I love surprise books too but my MIL is really really bad at picking out books for our kids. I'm not sure why but every other book she picks is just bad. Either the storyline is terrible, the grammar is less than desirable or it just is too young and doesn't hold her interest.  There was one particularly bad book she sent in October. She said it was a counting board book with a Halloween theme. Problem was there was not rhyme or reason for the counting. In fact some of the counting was incorrect.  At first when I read it, I thought my post pregnancy brain was making me miss the point of the book but my husband read it to my daughter later on and even said, "I have no idea what the point of that book was. The counting is off and there is no flow to the story."

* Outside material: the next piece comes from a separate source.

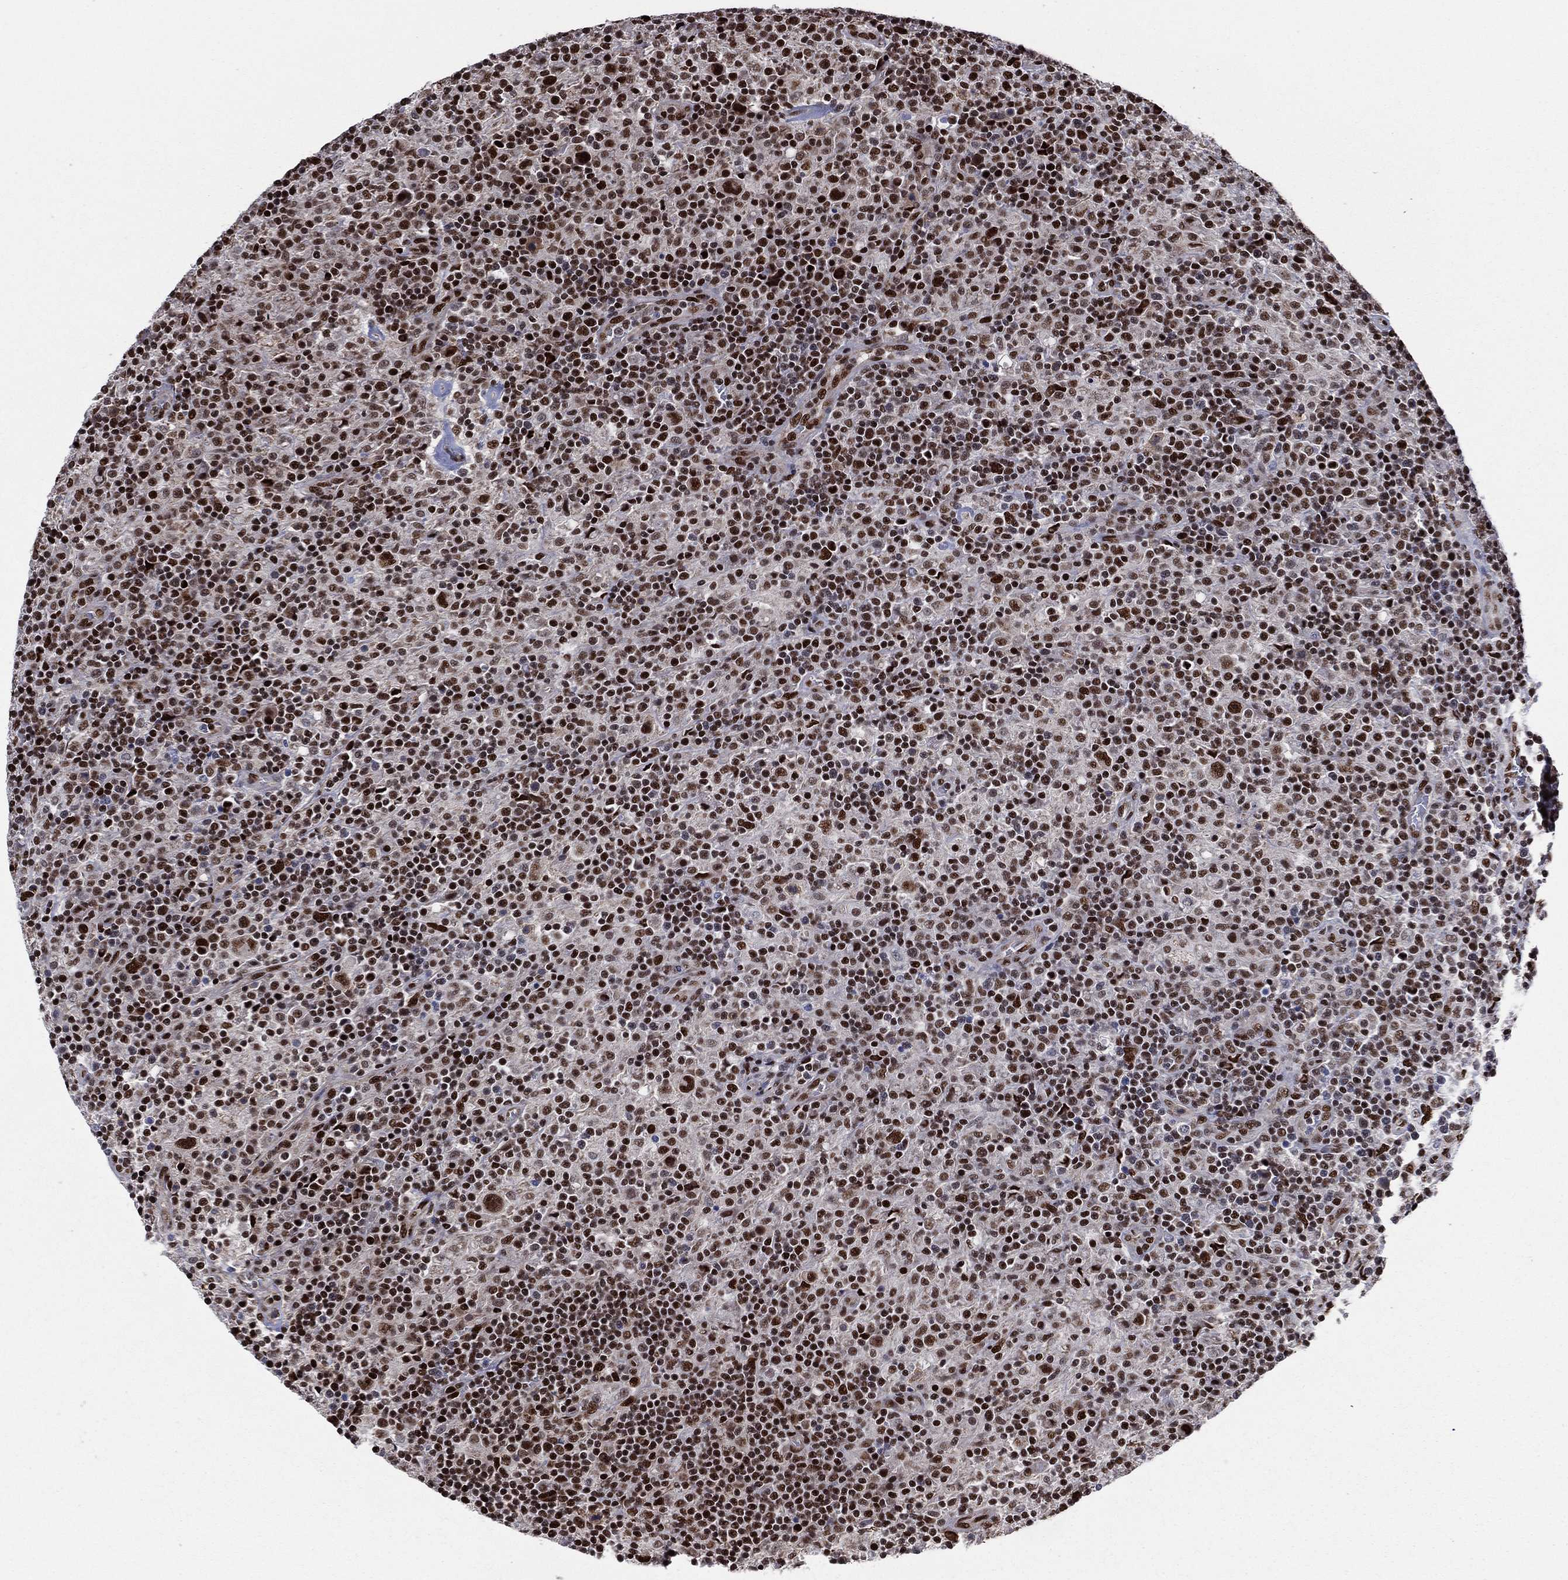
{"staining": {"intensity": "strong", "quantity": ">75%", "location": "nuclear"}, "tissue": "lymphoma", "cell_type": "Tumor cells", "image_type": "cancer", "snomed": [{"axis": "morphology", "description": "Hodgkin's disease, NOS"}, {"axis": "topography", "description": "Lymph node"}], "caption": "Immunohistochemical staining of human Hodgkin's disease exhibits high levels of strong nuclear protein expression in approximately >75% of tumor cells.", "gene": "TP53BP1", "patient": {"sex": "male", "age": 70}}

So when my MIL said she wanted to go to the bookstore to get more books for our daughter, I sent her a list of books that may capture my child's interest. As I emailed her the list, I felt the daunting task my MIL and mom must feel with my high maintenance hands on approach to parenting my children. I kind of felt bad but also proud and strongly convicted in my beliefs.
1, I don't want them to waste their money on books we won't use and 2, my daughter will benefit more with books that are actually good.
If you asked me years ago if a child's book needed as much development time as an adult novel, I'd say no but now I realize they probably even need more time and thought. I've read a good helping of children's books and every sense is touched by a good book. 
Also books help children develop opinions and strengthens expression of their opinions. I love to hear why my child likes certain books. I can see her brain in motion as she thinks about why a certain book appeals to her. She doesn't just say 'Because'. She really thinks about it and gives you great answers, sometimes obvious and sometimes not so obvious.